Registan means "sandy place." In former days the central square was indeed sand. As I recall from our reading, most large Central Asian cities had a "registan" where merchants set up markets and exchanged gossip. In fact there was once a blog covering Central Asian happenings called Registan.net. Since one of the human rights concerns with Uzbekistan is about freedom of the press, it wasn't surprising that the datelines seemed to be pseudonyms. When I updated this page in 2019, the web address had disappeared. Perhaps the entire enterprise fell victim to censorship.
Madrasas, schools for religious scholars, surround the square. Nowadays in a time of violent Islamist fundamentalism, the madrasa has a reputation as a crucible of terrorism. According to our pre-trip reading however, the madrasa, as a residential place of instruction in all kinds of subjects, including but not limited to the tenets of the Muslim religion, was the inspiration for the European university system.
Jama highly recommended visiting the site at dawn to see the changing light. Since I was still half on US time, I woke up early the next morning and scrambled out. Our hotel was in easy walking distance.
He had also told us that the far minaret on the left was accessible to tourists and that the security guard, who spoke English, was happy to escort visitors up (and down) the steep, dark and crumbling internal stairway – for a small consideration. My knees weren't up for it, but one couple in our group did make the climb and survived.
Tamerlane's grandson, the great mathematician and astronomer Ulugh Beg founded this madrasa in the 15th century. More on him later.
The right-most minaret is the one that allows visitors. The little dot at its top is an intrepid tourist. If it looks like it is leaning – it is. It has been straightened and the foundation reinforced, however, so it isn't in danger of falling.
In spite of the Islamic ban on representation of people or animals, this pair of lions (or tigers) glowed in the morning sun in a nearby park.
When I first walked between the hotel and the Registan, I saw a group of local women exercising in this park beside the Tilya-Kori Madrasah. Their program appeared similar to Tai-Chi. We waved at each other, but it seemed rude to take their pictures.
By the time I returned, they had gone.
I was not afraid to be out walking by myself in the pre-dawn city. We felt safe wherever and whenever. The crime rate is very low -- perhaps due to draconian punishment for offenders.
Later that day we returned with our city guide for the details of the various structures. Here is the square at midday, more or less.
On the left is the original building, the Ulugh Beg Madrasa. The center building is the 17th century Tillya Kori Madrasa. On the right is the Sher-Dor Madrasa, also built in the 17th century.

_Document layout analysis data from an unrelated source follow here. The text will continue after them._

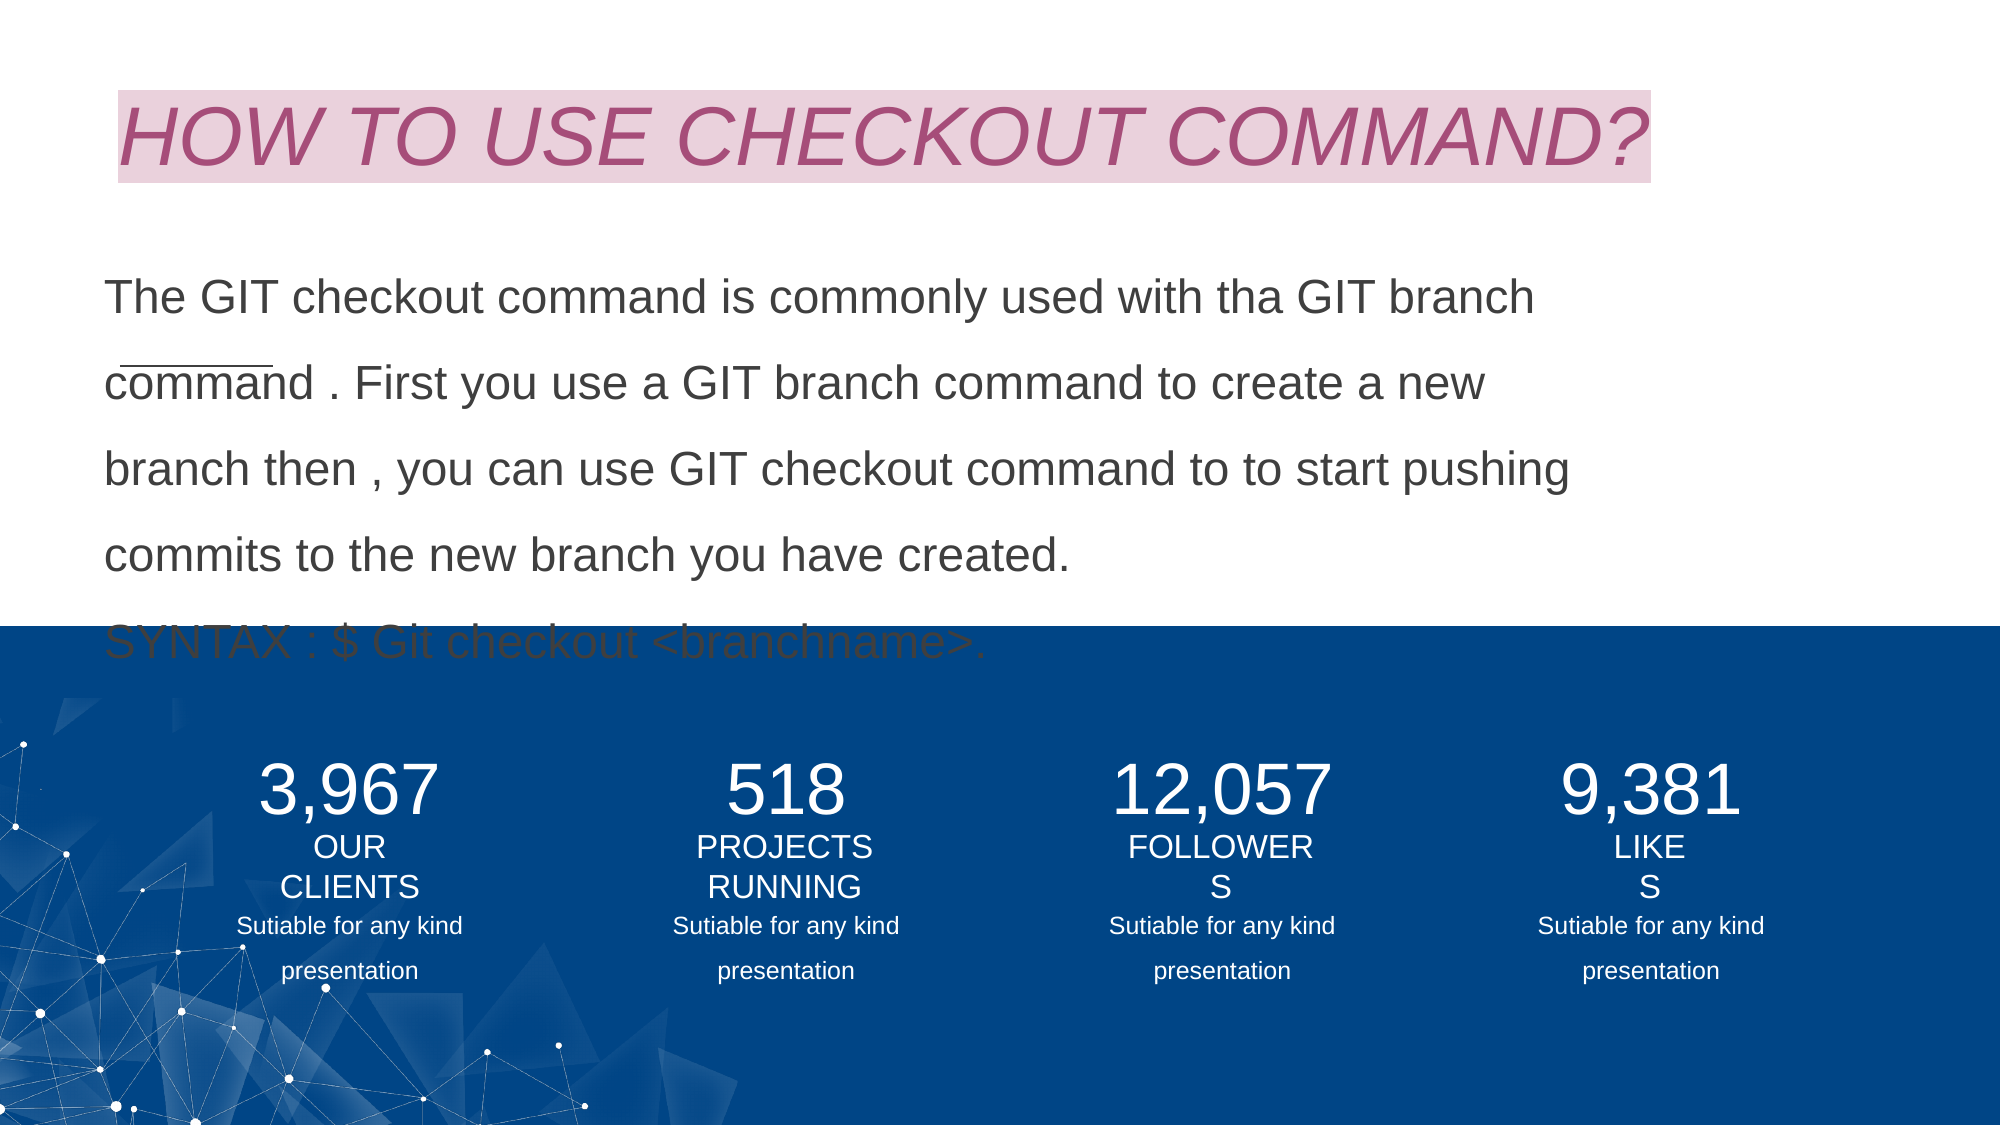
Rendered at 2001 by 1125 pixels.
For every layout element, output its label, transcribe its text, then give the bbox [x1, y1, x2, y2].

text_box [602, 413, 917, 469]
text_box [602, 517, 917, 574]
text_box PROJECTS RUNNING [741, 837, 967, 893]
list The GIT checkout command is commonly used with tha GIT branch command . First you use a GIT branch command to create a new branch then , you can use GIT checkout command to to start pushing commits to the new branch you have created. SYNTAX : $ Git checkout <branchname>. [88, 229, 1621, 604]
text_box Sutiable for any kind presentation [1049, 885, 1397, 991]
text_box 518 [741, 743, 859, 822]
text_box LIKES [1589, 837, 1710, 893]
text_box FOLLOWERS [1103, 837, 1339, 893]
picture [0, 697, 738, 1125]
text_box [193, 413, 508, 469]
text_box 12,057 [1091, 743, 1355, 822]
text_box [0, 626, 2000, 1125]
title HOW TO USE CHECKOUT COMMAND? [103, 71, 1857, 206]
text_box Sutiable for any kind presentation [741, 893, 960, 991]
text_box 9,381 [1544, 743, 1759, 822]
text_box Sutiable for any kind presentation [1477, 885, 1825, 991]
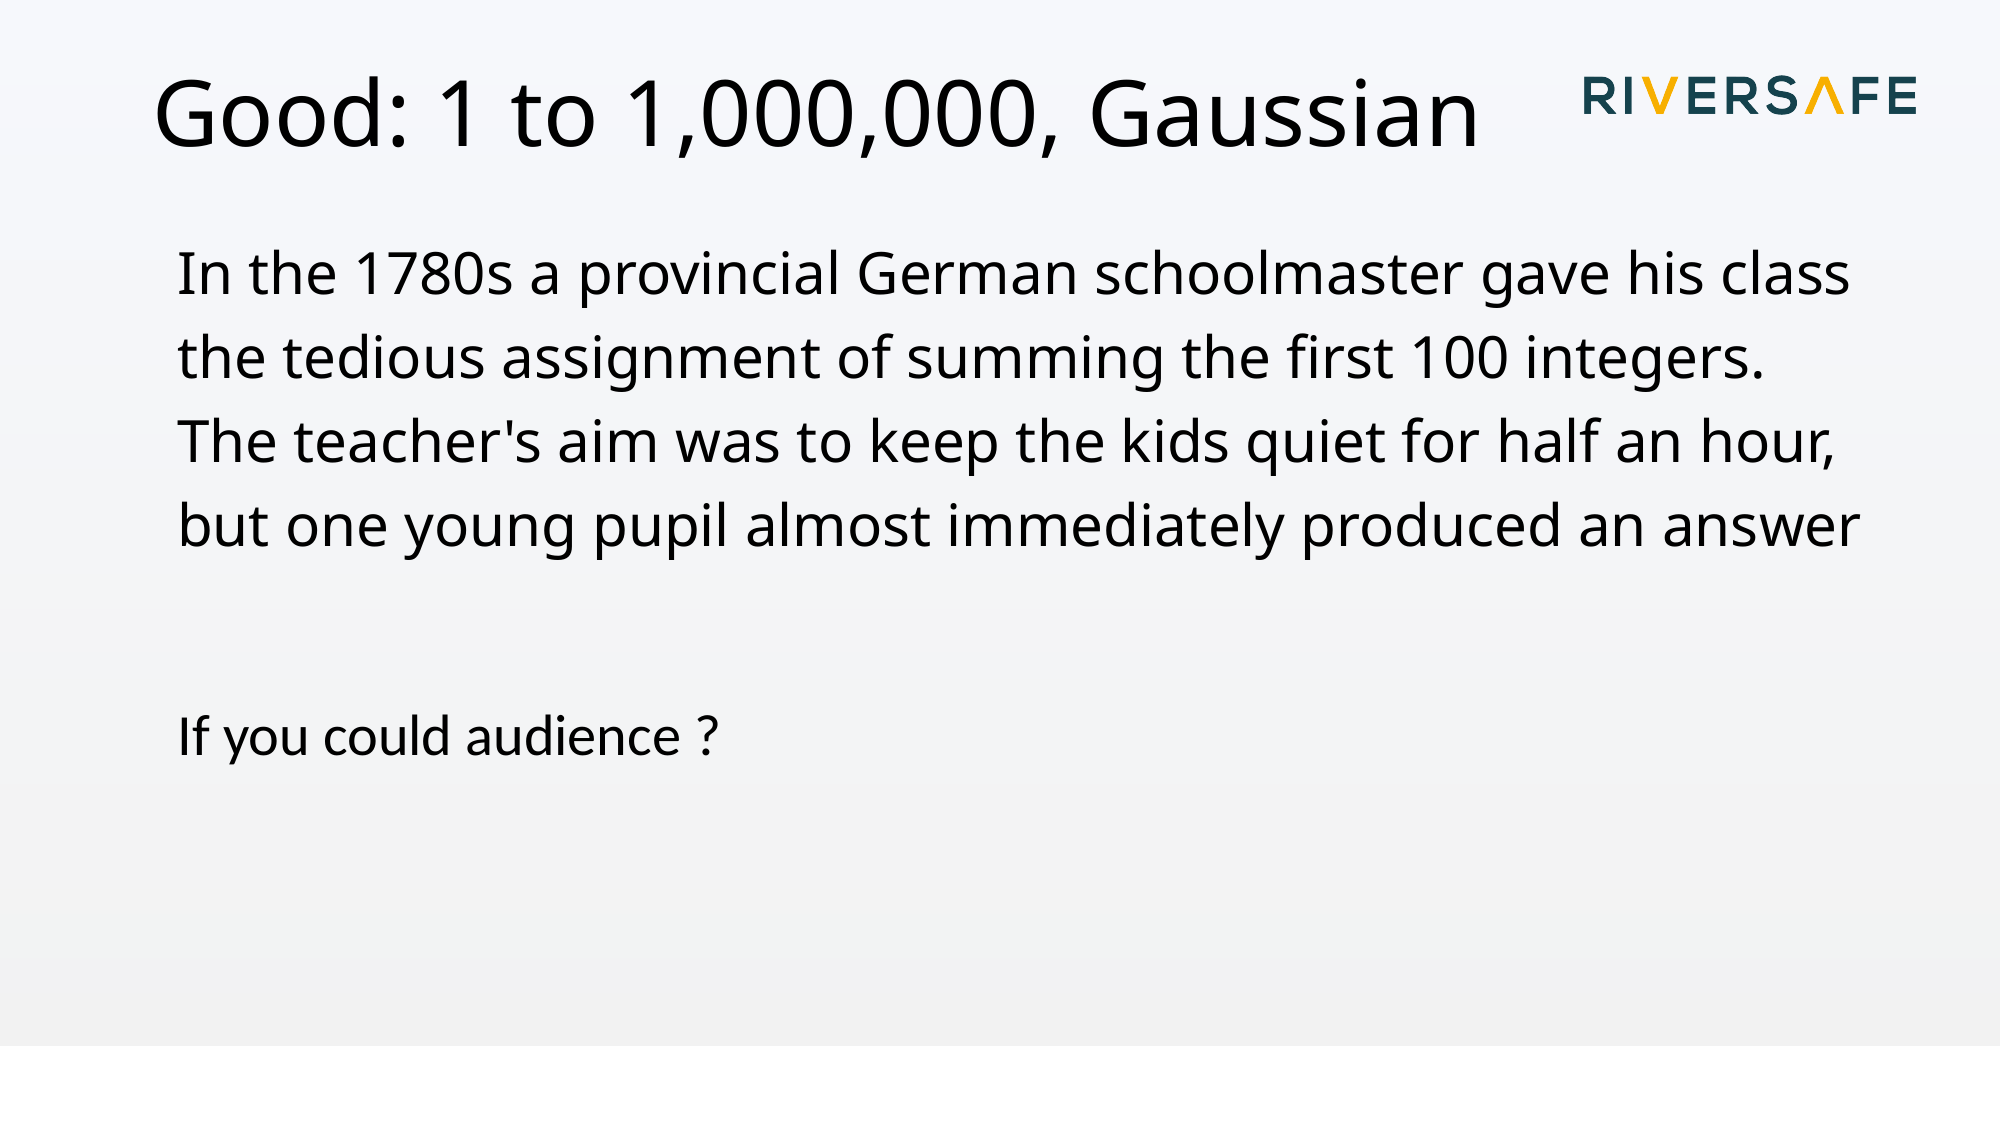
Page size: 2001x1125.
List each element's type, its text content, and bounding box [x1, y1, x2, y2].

title Good: 1 to 1,000,000, Gaussian [137, 59, 1863, 190]
picture [1863, 75, 1916, 115]
text_box [137, 190, 1863, 905]
text_box In the 1780s a provincial German schoolmaster gave his class the tedious assignment of summing the first 100 integers. The teacher's aim was to keep the kids quiet for half an hour, but one young pupil almost immediately produced an answer If you could audience ? [162, 215, 1888, 929]
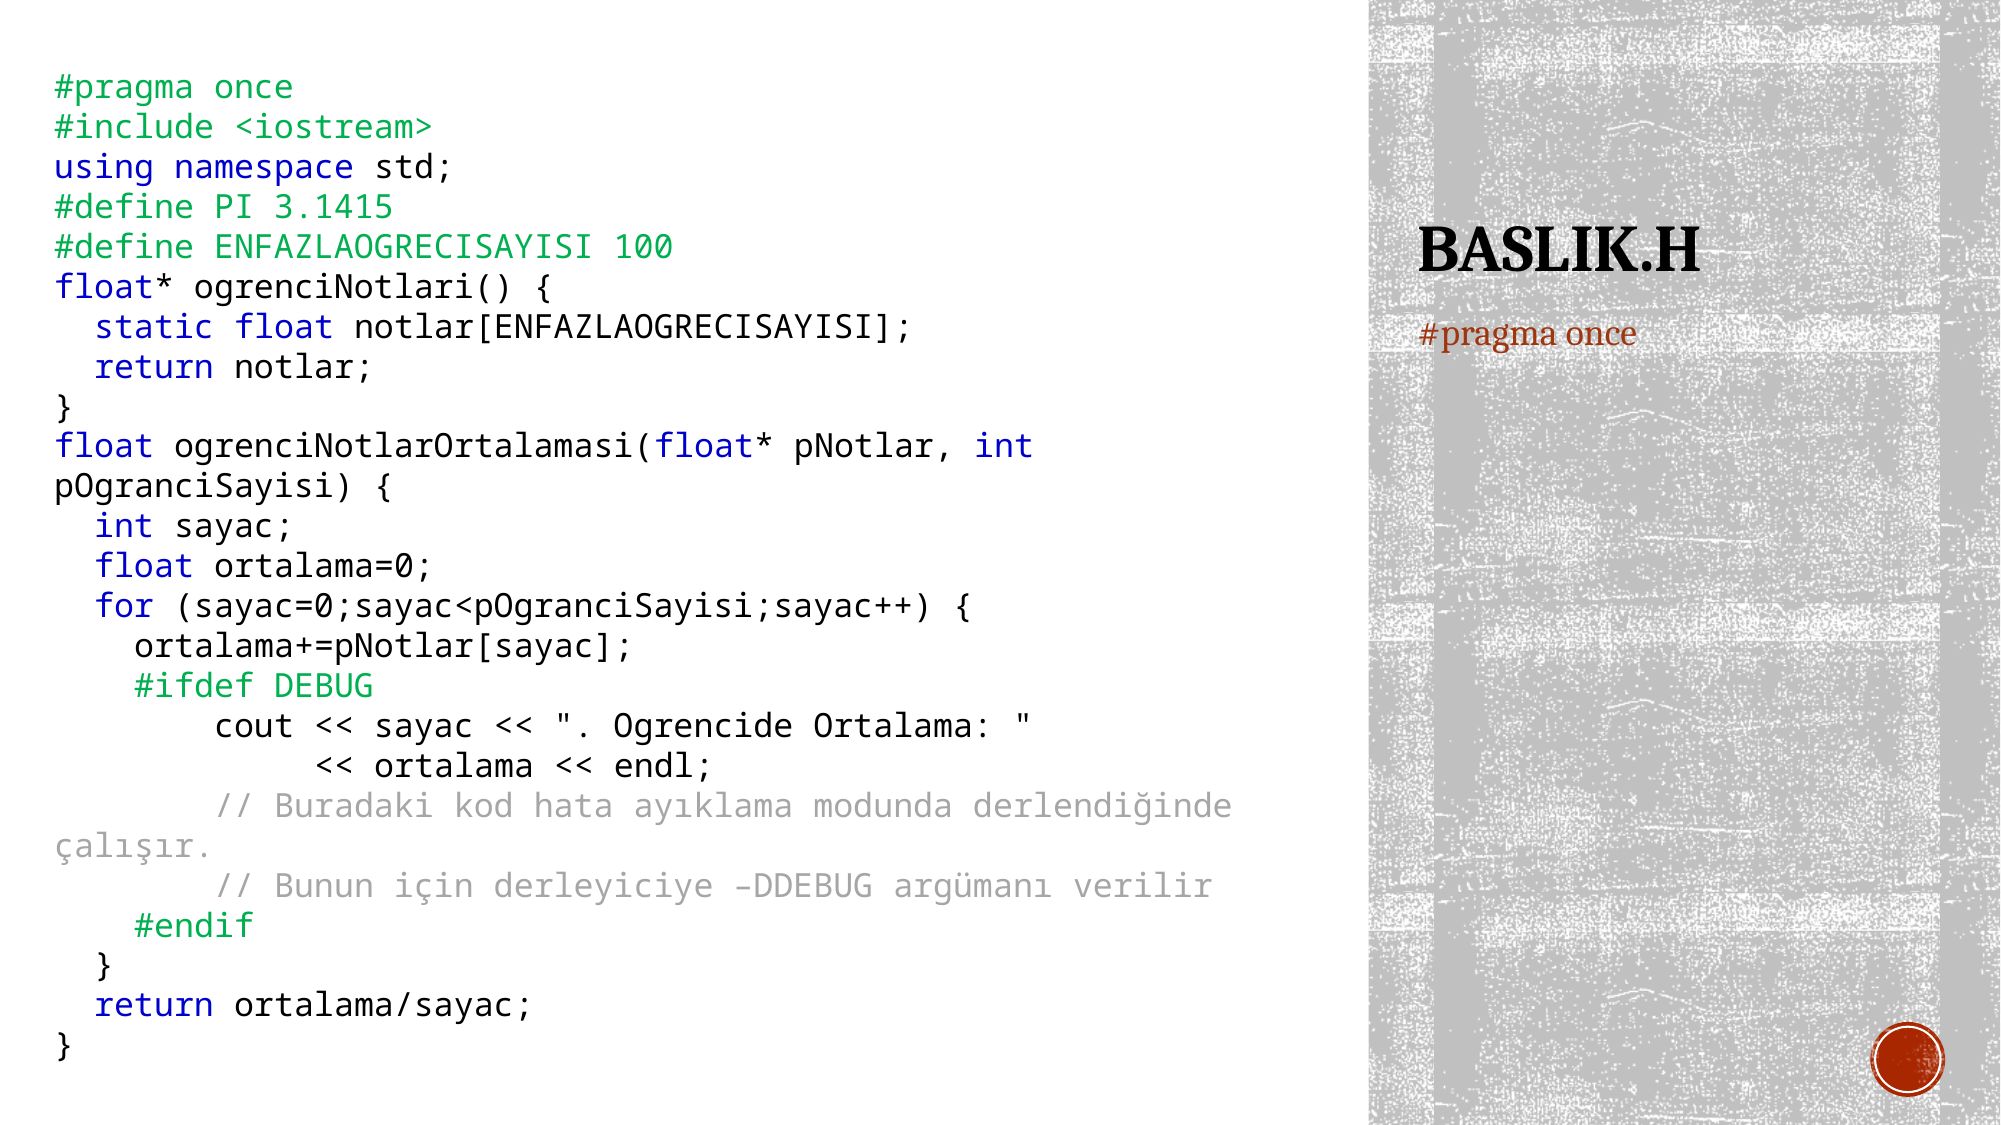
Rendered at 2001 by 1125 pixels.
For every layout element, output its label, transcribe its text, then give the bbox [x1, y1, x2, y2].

title BASLIK.H [1402, 57, 1928, 294]
list #pragma once #include <iostream> using namespace std; #define PI 3.1415 #define ENFAZLAOGRECISAYISI 100 float* ogrenciNotlari() { static float notlar[ENFAZLAOGRECISAYISI]; return notlar; } float ogrenciNotlarOrtalamasi(float* pNotlar, int pOgranciSayisi) { int sayac; float ortalama=0; for (sayac=0;sayac<pOgranciSayisi;sayac++) { ortalama+=pNotlar[sayac]; #ifdef DEBUG cout << sayac << ". Ogrencide Ortalama: " << ortalama << endl; // Buradaki kod hata ayıklama modunda derlendiğinde çalışır. // Bunun için derleyiciye –DDEBUG argümanı verilir #endif } return ortalama/sayac; } [39, 57, 1324, 1014]
picture [1870, 1021, 1946, 1097]
list #pragma once [1402, 300, 1928, 1014]
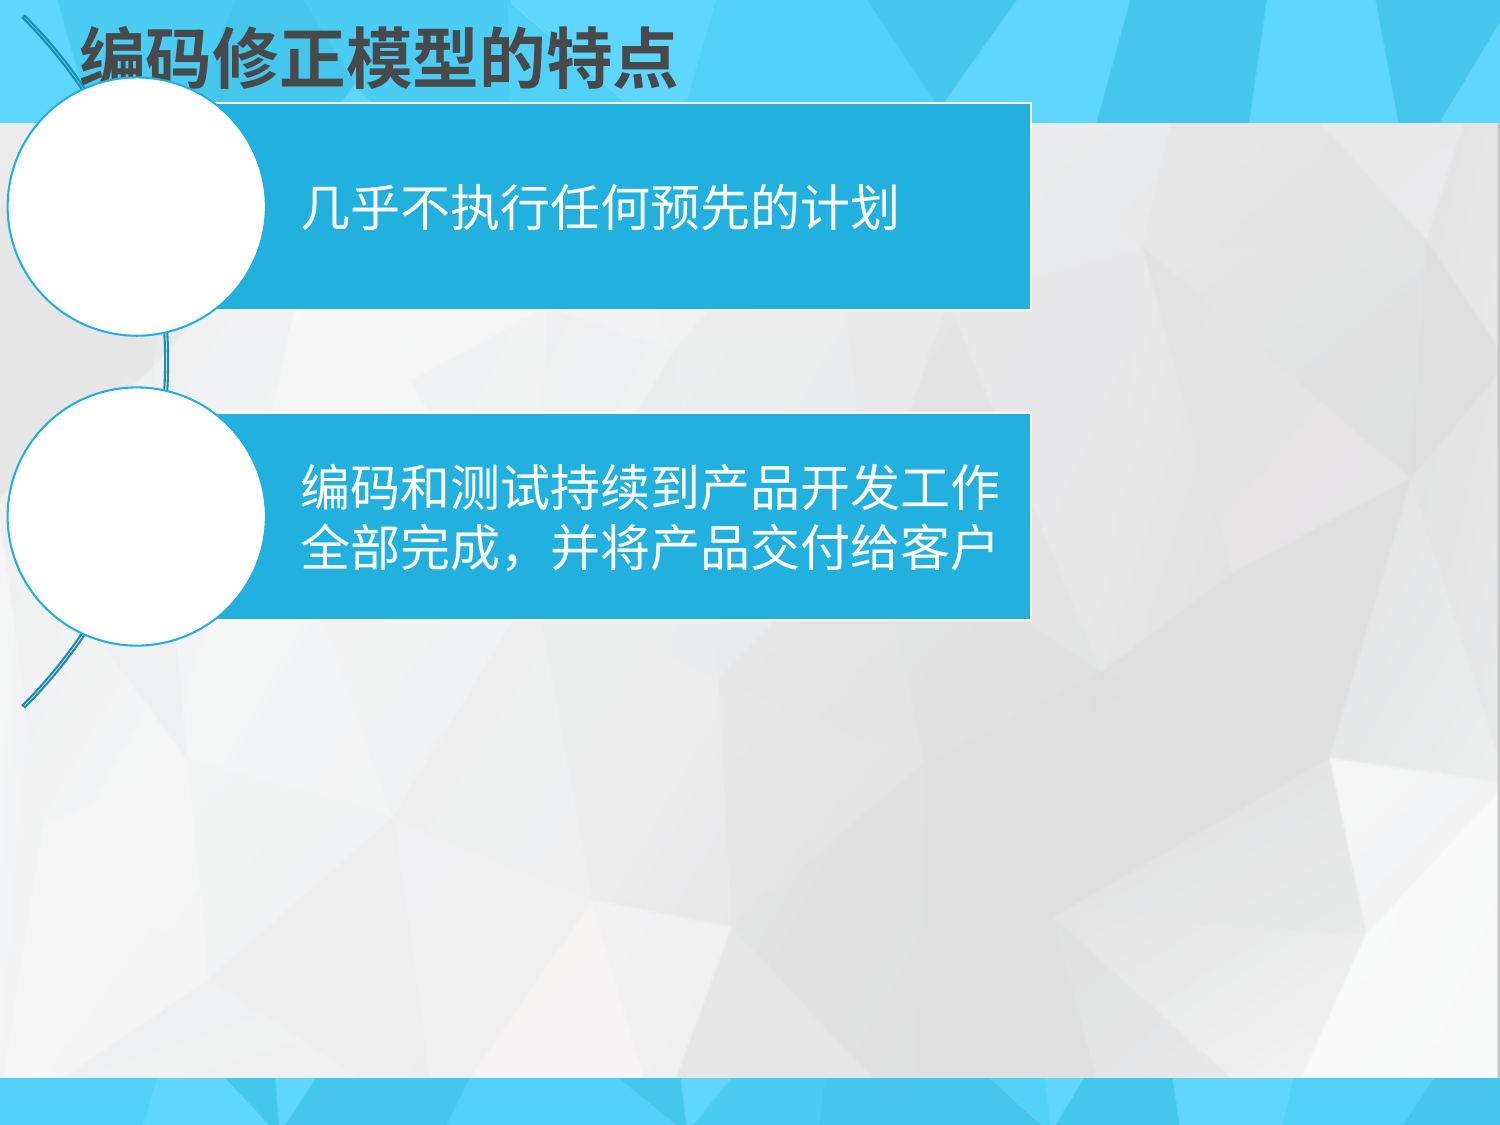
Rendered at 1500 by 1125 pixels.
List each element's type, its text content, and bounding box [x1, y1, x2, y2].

title 编码修正模型的特点 [64, 9, 1422, 115]
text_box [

Tamerlane's grandson Ulugh Beg, was a noted scientist and mathematician. He founded this madrasa for instruction in religion and other subjects. This building is the remaining piece of a much larger plan.
This monument commemorates the 600th anniversary of Ulugh Beg (second from the left). He is accompanied by other noted scientists of the time and place.
None of the madrasas that we visited were still schools. Most of them were bazaars with shops in the individual rooms.
These shops were in one corner of the Ulugh Beg madrasa.
The Tillya Kari Madrasa is the newest of the buildings within the complex, although only by a few decades. The name comes from the golden decoration.
The interior of the mosque adjacent to the school is spectacular. The mihrab.
I confess – for this picture of the dome I lay down on the floor. (I wasn't the only one!)
A close up that shows one of the lions and a mysterious face peering over its back.
Inside the Sher-Dor, photographers had a concession where folks could dress up in traditional clothes to get their picture taken.
These guys are having a grand time channeling Mongol conquerors.
This young mom is reclaiming her inner princess.
Most of the buildings that we saw had been restored – some several times. The Registan buildings are still being restored, or maintained depending on your point of view.
These workmen are repairing the masonry screen and replacing some of the exterior tile work.
We were told that under UNESCO guidelines reconstructing decorative patterns should only be done if scholars could accurately determine what had originally been used.